(Collected data)
========
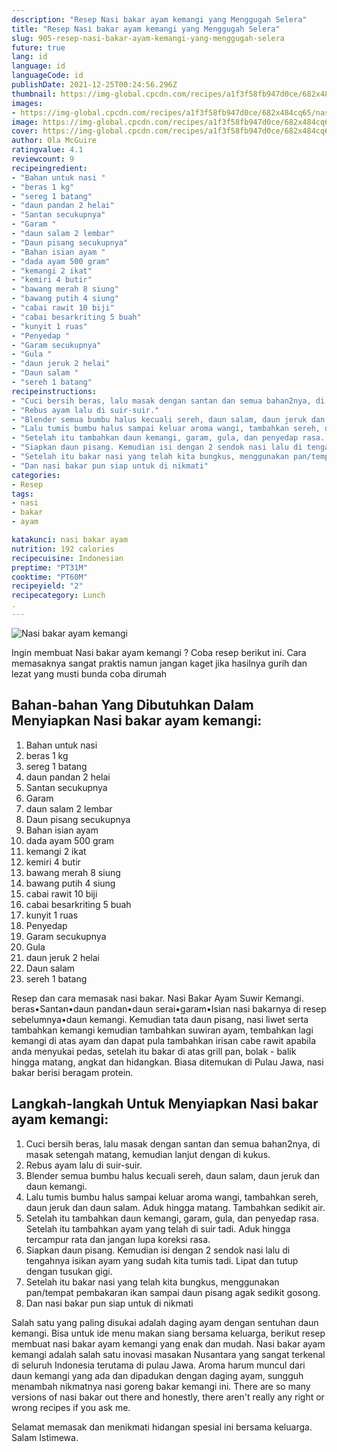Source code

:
 ```yaml
---
description: "Resep Nasi bakar ayam kemangi yang Menggugah Selera"
title: "Resep Nasi bakar ayam kemangi yang Menggugah Selera"
slug: 905-resep-nasi-bakar-ayam-kemangi-yang-menggugah-selera
future: true
lang: id
language: id
languageCode: id
publishDate: 2021-12-25T00:24:56.296Z 
thumbnail: https://img-global.cpcdn.com/recipes/a1f3f58fb947d0ce/682x484cq65/nasi-bakar-ayam-kemangi-foto-resep-utama.png
images:
- https://img-global.cpcdn.com/recipes/a1f3f58fb947d0ce/682x484cq65/nasi-bakar-ayam-kemangi-foto-resep-utama.png
image: https://img-global.cpcdn.com/recipes/a1f3f58fb947d0ce/682x484cq65/nasi-bakar-ayam-kemangi-foto-resep-utama.png
cover: https://img-global.cpcdn.com/recipes/a1f3f58fb947d0ce/682x484cq65/nasi-bakar-ayam-kemangi-foto-resep-utama.png
author: Ola McGuire
ratingvalue: 4.1
reviewcount: 9
recipeingredient:
- "Bahan untuk nasi "
- "beras 1 kg"
- "sereg 1 batang"
- "daun pandan 2 helai"
- "Santan secukupnya"
- "Garam "
- "daun salam 2 lembar"
- "Daun pisang secukupnya"
- "Bahan isian ayam "
- "dada ayam 500 gram"
- "kemangi 2 ikat"
- "kemiri 4 butir"
- "bawang merah 8 siung"
- "bawang putih 4 siung"
- "cabai rawit 10 biji"
- "cabai besarkriting 5 buah"
- "kunyit 1 ruas"
- "Penyedap "
- "Garam secukupnya"
- "Gula "
- "daun jeruk 2 helai"
- "Daun salam "
- "sereh 1 batang"
recipeinstructions:
- "Cuci bersih beras, lalu masak dengan santan dan semua bahan2nya, di masak setengah matang, kemudian lanjut dengan di kukus."
- "Rebus ayam lalu di suir-suir."
- "Blender semua bumbu halus kecuali sereh, daun salam, daun jeruk dan daun kemangi."
- "Lalu tumis bumbu halus sampai keluar aroma wangi, tambahkan sereh, daun jeruk dan daun salam. Aduk hingga matang. Tambahkan sedikit air."
- "Setelah itu tambahkan daun kemangi, garam, gula, dan penyedap rasa. Setelah itu tambahkan ayam yang telah di suir tadi. Aduk hingga tercampur rata dan jangan lupa koreksi rasa."
- "Siapkan daun pisang. Kemudian isi dengan 2 sendok nasi lalu di tengahnya isikan ayam yang sudah kita tumis tadi. Lipat dan tutup dengan tusukan gigi."
- "Setelah itu bakar nasi yang telah kita bungkus, menggunakan pan/tempat pembakaran ikan sampai daun pisang agak sedikit gosong."
- "Dan nasi bakar pun siap untuk di nikmati"
categories:
- Resep
tags:
- nasi
- bakar
- ayam

katakunci: nasi bakar ayam 
nutrition: 192 calories
recipecuisine: Indonesian
preptime: "PT31M"
cooktime: "PT60M"
recipeyield: "2"
recipecategory: Lunch
. 
---
```



![Nasi bakar ayam kemangi](https://img-global.cpcdn.com/recipes/a1f3f58fb947d0ce/682x484cq65/nasi-bakar-ayam-kemangi-foto-resep-utama.png)

Ingin membuat Nasi bakar ayam kemangi ? Coba resep berikut ini. Cara memasaknya sangat praktis namun jangan kaget jika hasilnya gurih dan lezat yang musti bunda coba dirumah

<!--inarticleads1-->

## Bahan-bahan Yang Dibutuhkan Dalam Menyiapkan Nasi bakar ayam kemangi:

1. Bahan untuk nasi 
1. beras 1 kg
1. sereg 1 batang
1. daun pandan 2 helai
1. Santan secukupnya
1. Garam 
1. daun salam 2 lembar
1. Daun pisang secukupnya
1. Bahan isian ayam 
1. dada ayam 500 gram
1. kemangi 2 ikat
1. kemiri 4 butir
1. bawang merah 8 siung
1. bawang putih 4 siung
1. cabai rawit 10 biji
1. cabai besarkriting 5 buah
1. kunyit 1 ruas
1. Penyedap 
1. Garam secukupnya
1. Gula 
1. daun jeruk 2 helai
1. Daun salam 
1. sereh 1 batang

Resep dan cara memasak nasi bakar. Nasi Bakar Ayam Suwir Kemangi. beras•Santan•daun pandan•daun serai•garam•Isian nasi bakarnya di resep sebelumnya•daun kemangi. Kemudian tata daun pisang, nasi liwet serta tambahkan kemangi kemudian tambahkan suwiran ayam, tembahkan lagi kemangi di atas ayam dan dapat pula tambahkan irisan cabe rawit apabila anda menyukai pedas, setelah itu bakar di atas grill pan, bolak - balik hingga matang, angkat dan hidangkan. Biasa ditemukan di Pulau Jawa, nasi bakar berisi beragam protein. 

<!--inarticleads2-->

## Langkah-langkah Untuk Menyiapkan Nasi bakar ayam kemangi:

1. Cuci bersih beras, lalu masak dengan santan dan semua bahan2nya, di masak setengah matang, kemudian lanjut dengan di kukus.
1. Rebus ayam lalu di suir-suir.
1. Blender semua bumbu halus kecuali sereh, daun salam, daun jeruk dan daun kemangi.
1. Lalu tumis bumbu halus sampai keluar aroma wangi, tambahkan sereh, daun jeruk dan daun salam. Aduk hingga matang. Tambahkan sedikit air.
1. Setelah itu tambahkan daun kemangi, garam, gula, dan penyedap rasa. Setelah itu tambahkan ayam yang telah di suir tadi. Aduk hingga tercampur rata dan jangan lupa koreksi rasa.
1. Siapkan daun pisang. Kemudian isi dengan 2 sendok nasi lalu di tengahnya isikan ayam yang sudah kita tumis tadi. Lipat dan tutup dengan tusukan gigi.
1. Setelah itu bakar nasi yang telah kita bungkus, menggunakan pan/tempat pembakaran ikan sampai daun pisang agak sedikit gosong.
1. Dan nasi bakar pun siap untuk di nikmati


Salah satu yang paling disukai adalah daging ayam dengan sentuhan daun kemangi. Bisa untuk ide menu makan siang bersama keluarga, berikut resep membuat nasi bakar ayam kemangi yang enak dan mudah. Nasi bakar ayam kemangi adalah salah satu inovasi masakan Nusantara yang sangat terkenal di seluruh Indonesia terutama di pulau Jawa. Aroma harum muncul dari daun kemangi yang ada dan dipadukan dengan daging ayam, sungguh menambah nikmatnya nasi goreng bakar kemangi ini. There are so many versions of nasi bakar out there and honestly, there aren&#39;t really any right or wrong recipes if you ask me. 

Selamat memasak dan menikmati hidangan spesial ini bersama keluarga. Salam Istimewa.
========
Required action
Output all of the records exactly as they appear above, but not the pictures.

Answer space
Source code

:
 ```yaml
---
description: "Resep Nasi bakar ayam kemangi yang Menggugah Selera"
title: "Resep Nasi bakar ayam kemangi yang Menggugah Selera"
slug: 905-resep-nasi-bakar-ayam-kemangi-yang-menggugah-selera
future: true
lang: id
language: id
languageCode: id
publishDate: 2021-12-25T00:24:56.296Z 
thumbnail: https://img-global.cpcdn.com/recipes/a1f3f58fb947d0ce/682x484cq65/nasi-bakar-ayam-kemangi-foto-resep-utama.png
images:
- https://img-global.cpcdn.com/recipes/a1f3f58fb947d0ce/682x484cq65/nasi-bakar-ayam-kemangi-foto-resep-utama.png
image: https://img-global.cpcdn.com/recipes/a1f3f58fb947d0ce/682x484cq65/nasi-bakar-ayam-kemangi-foto-resep-utama.png
cover: https://img-global.cpcdn.com/recipes/a1f3f58fb947d0ce/682x484cq65/nasi-bakar-ayam-kemangi-foto-resep-utama.png
author: Ola McGuire
ratingvalue: 4.1
reviewcount: 9
recipeingredient:
- "Bahan untuk nasi "
- "beras 1 kg"
- "sereg 1 batang"
- "daun pandan 2 helai"
- "Santan secukupnya"
- "Garam "
- "daun salam 2 lembar"
- "Daun pisang secukupnya"
- "Bahan isian ayam "
- "dada ayam 500 gram"
- "kemangi 2 ikat"
- "kemiri 4 butir"
- "bawang merah 8 siung"
- "bawang putih 4 siung"
- "cabai rawit 10 biji"
- "cabai besarkriting 5 buah"
- "kunyit 1 ruas"
- "Penyedap "
- "Garam secukupnya"
- "Gula "
- "daun jeruk 2 helai"
- "Daun salam "
- "sereh 1 batang"
recipeinstructions:
- "Cuci bersih beras, lalu masak dengan santan dan semua bahan2nya, di masak setengah matang, kemudian lanjut dengan di kukus."
- "Rebus ayam lalu di suir-suir."
- "Blender semua bumbu halus kecuali sereh, daun salam, daun jeruk dan daun kemangi."
- "Lalu tumis bumbu halus sampai keluar aroma wangi, tambahkan sereh, daun jeruk dan daun salam. Aduk hingga matang. Tambahkan sedikit air."
- "Setelah itu tambahkan daun kemangi, garam, gula, dan penyedap rasa. Setelah itu tambahkan ayam yang telah di suir tadi. Aduk hingga tercampur rata dan jangan lupa koreksi rasa."
- "Siapkan daun pisang. Kemudian isi dengan 2 sendok nasi lalu di tengahnya isikan ayam yang sudah kita tumis tadi. Lipat dan tutup dengan tusukan gigi."
- "Setelah itu bakar nasi yang telah kita bungkus, menggunakan pan/tempat pembakaran ikan sampai daun pisang agak sedikit gosong."
- "Dan nasi bakar pun siap untuk di nikmati"
categories:
- Resep
tags:
- nasi
- bakar
- ayam

katakunci: nasi bakar ayam 
nutrition: 192 calories
recipecuisine: Indonesian
preptime: "PT31M"
cooktime: "PT60M"
recipeyield: "2"
recipecategory: Lunch
. 
---
```



![Nasi bakar ayam kemangi](https://img-global.cpcdn.com/recipes/a1f3f58fb947d0ce/682x484cq65/nasi-bakar-ayam-kemangi-foto-resep-utama.png)

Ingin membuat Nasi bakar ayam kemangi ? Coba resep berikut ini. Cara memasaknya sangat praktis namun jangan kaget jika hasilnya gurih dan lezat yang musti bunda coba dirumah

<!--inarticleads1-->

## Bahan-bahan Yang Dibutuhkan Dalam Menyiapkan Nasi bakar ayam kemangi:

1. Bahan untuk nasi 
1. beras 1 kg
1. sereg 1 batang
1. daun pandan 2 helai
1. Santan secukupnya
1. Garam 
1. daun salam 2 lembar
1. Daun pisang secukupnya
1. Bahan isian ayam 
1. dada ayam 500 gram
1. kemangi 2 ikat
1. kemiri 4 butir
1. bawang merah 8 siung
1. bawang putih 4 siung
1. cabai rawit 10 biji
1. cabai besarkriting 5 buah
1. kunyit 1 ruas
1. Penyedap 
1. Garam secukupnya
1. Gula 
1. daun jeruk 2 helai
1. Daun salam 
1. sereh 1 batang

Resep dan cara memasak nasi bakar. Nasi Bakar Ayam Suwir Kemangi. beras•Santan•daun pandan•daun serai•garam•Isian nasi bakarnya di resep sebelumnya•daun kemangi. Kemudian tata daun pisang, nasi liwet serta tambahkan kemangi kemudian tambahkan suwiran ayam, tembahkan lagi kemangi di atas ayam dan dapat pula tambahkan irisan cabe rawit apabila anda menyukai pedas, setelah itu bakar di atas grill pan, bolak - balik hingga matang, angkat dan hidangkan. Biasa ditemukan di Pulau Jawa, nasi bakar berisi beragam protein. 

<!--inarticleads2-->

## Langkah-langkah Untuk Menyiapkan Nasi bakar ayam kemangi:

1. Cuci bersih beras, lalu masak dengan santan dan semua bahan2nya, di masak setengah matang, kemudian lanjut dengan di kukus.
1. Rebus ayam lalu di suir-suir.
1. Blender semua bumbu halus kecuali sereh, daun salam, daun jeruk dan daun kemangi.
1. Lalu tumis bumbu halus sampai keluar aroma wangi, tambahkan sereh, daun jeruk dan daun salam. Aduk hingga matang. Tambahkan sedikit air.
1. Setelah itu tambahkan daun kemangi, garam, gula, dan penyedap rasa. Setelah itu tambahkan ayam yang telah di suir tadi. Aduk hingga tercampur rata dan jangan lupa koreksi rasa.
1. Siapkan daun pisang. Kemudian isi dengan 2 sendok nasi lalu di tengahnya isikan ayam yang sudah kita tumis tadi. Lipat dan tutup dengan tusukan gigi.
1. Setelah itu bakar nasi yang telah kita bungkus, menggunakan pan/tempat pembakaran ikan sampai daun pisang agak sedikit gosong.
1. Dan nasi bakar pun siap untuk di nikmati


Salah satu yang paling disukai adalah daging ayam dengan sentuhan daun kemangi. Bisa untuk ide menu makan siang bersama keluarga, berikut resep membuat nasi bakar ayam kemangi yang enak dan mudah. Nasi bakar ayam kemangi adalah salah satu inovasi masakan Nusantara yang sangat terkenal di seluruh Indonesia terutama di pulau Jawa. Aroma harum muncul dari daun kemangi yang ada dan dipadukan dengan daging ayam, sungguh menambah nikmatnya nasi goreng bakar kemangi ini. There are so many versions of nasi bakar out there and honestly, there aren&#39;t really any right or wrong recipes if you ask me. 

Selamat memasak dan menikmati hidangan spesial ini bersama keluarga. Salam Istimewa.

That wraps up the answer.